In a recent case known as Schrems II (Data Protection Commissioner v Facebook Ireland and Maximillian Schrems), the European Court of Justice (ECJ) has held that the EU-US privacy shield does not provide sufficient protection and is invalid with immediate effect. As one can imagine, this has caused significant concern amongst data protection authorities and companies alike as to how international data transfer can be effected lawfully in the future.
Schrems II concerns transfers of personal data of an Austrian individual, Mr Maximillian Schrems, by Facebook Ireland to Facebook US. In a previous case known as Schrems I, the ECJ invalidated the previous EU-US safe harbor rules stating that there is no proper balancing between national security and privacy interests in the US and that there are no sufficient legal remedies available to EU citizens if safe harbor rules are breached. After the invalidation of the safe harbor rules, the EU and the US entered into a new deal - hence the EU-US privacy shield.

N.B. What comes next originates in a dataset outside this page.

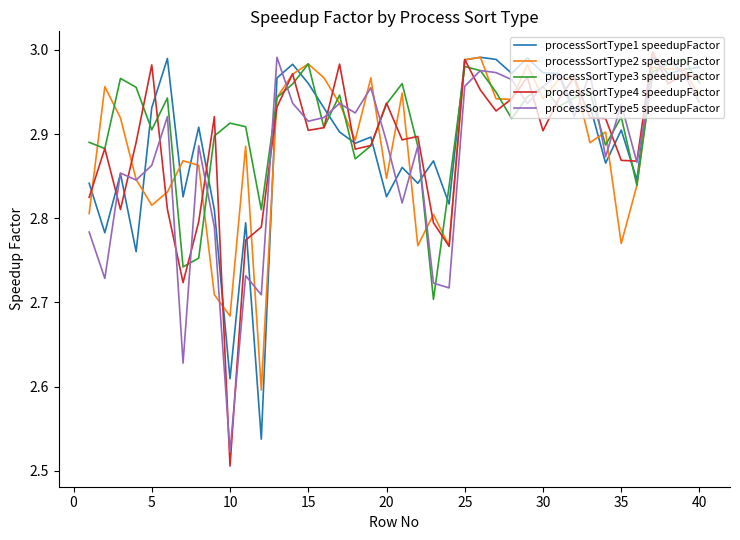

Which series has the widest spread of values?

processSortType4 speedupFactor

Mr Schrems has now claimed that Facebook Ireland is still not entitled to transfer his data to Facebook US, arguing that the privacy shield is an insufficient means to ensure that his personal data is properly protected in the US, bearing in mind the practices of the US intelligence services. The ECJ has concluded that US law does not set out limitations on the powers of the intelligence services and does not give data subjects actionable rights before US courts or ombudsperson, and so cannot ensure a level of protection essentially equivalent to that guaranteed by the EU Charter.

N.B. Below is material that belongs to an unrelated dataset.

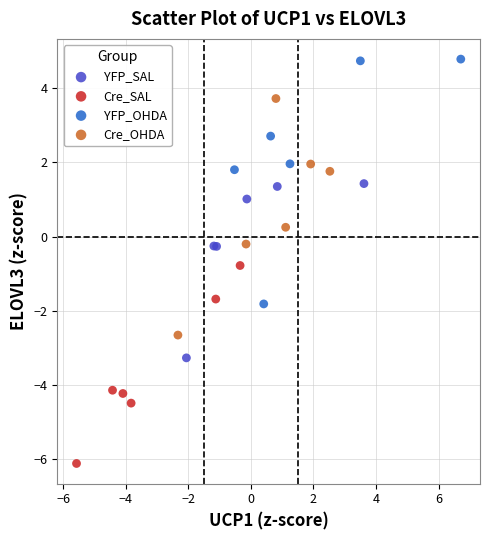

Which series contains the highest Y value?

YFP_OHDA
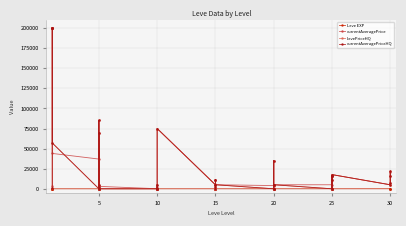

True or false: currentAveragePriceHQ and currentAveragePrice cross at least once.

True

On 24 July 2020, the European Data Protection Board (EDPB) published its initial interpretation of Schrems II, which deals with some important questions but fails to address the consequences of the ECJ’s judgment.
The EDPB confirms that privacy shield-based transfers need to be immediately based on other means without a grace period and that the alternative method of compliance (ie by way of Standard Contractual Clauses or SCCs) can continue to be used. However, data exporters need to evaluate each individual transfer based on SCCs in light of Schrems II. A transfer must be stopped or notified to the competent authority if a data exporter comes to the conclusion that the transferred data will not be adequately protected by the data importer.
This means that if you are currently transferring data out of the EU, you should:
- Identify any elements of the personal data that you control or process, that are subject to transfers into countries without adequate protection.
- Use alternative means to cover transfers based on the privacy shield; in case of doubt, this will be SCCs.
- Evaluate whether additional means of protection can be applied to transfers - such as technical means (ie. encryption, anonymisation or pseudonymisation) or legal means (such as the use of consent).
- If additional means can be undertaken with reasonable efforts, carry this out immediately.
- Ask any suppliers to which you are transferring data for assistance in considering these issues.
- Communicate with interested customers the steps being undertaken in light of Schrems II.
In today’s global markets, companies will not stop doing data-based business or limit it to only arrangements where additional technical or legal means have been applied. Therefore, it is likely to be the data protection authorities and national courts which will have the responsibility for interpreting Schrems II in a balanced and constructive way for all stakeholders involved, from the large multinational company to each individual. Whilst there is no doubt that international data transfers must and will continue, the conditions have become extremely uncertain.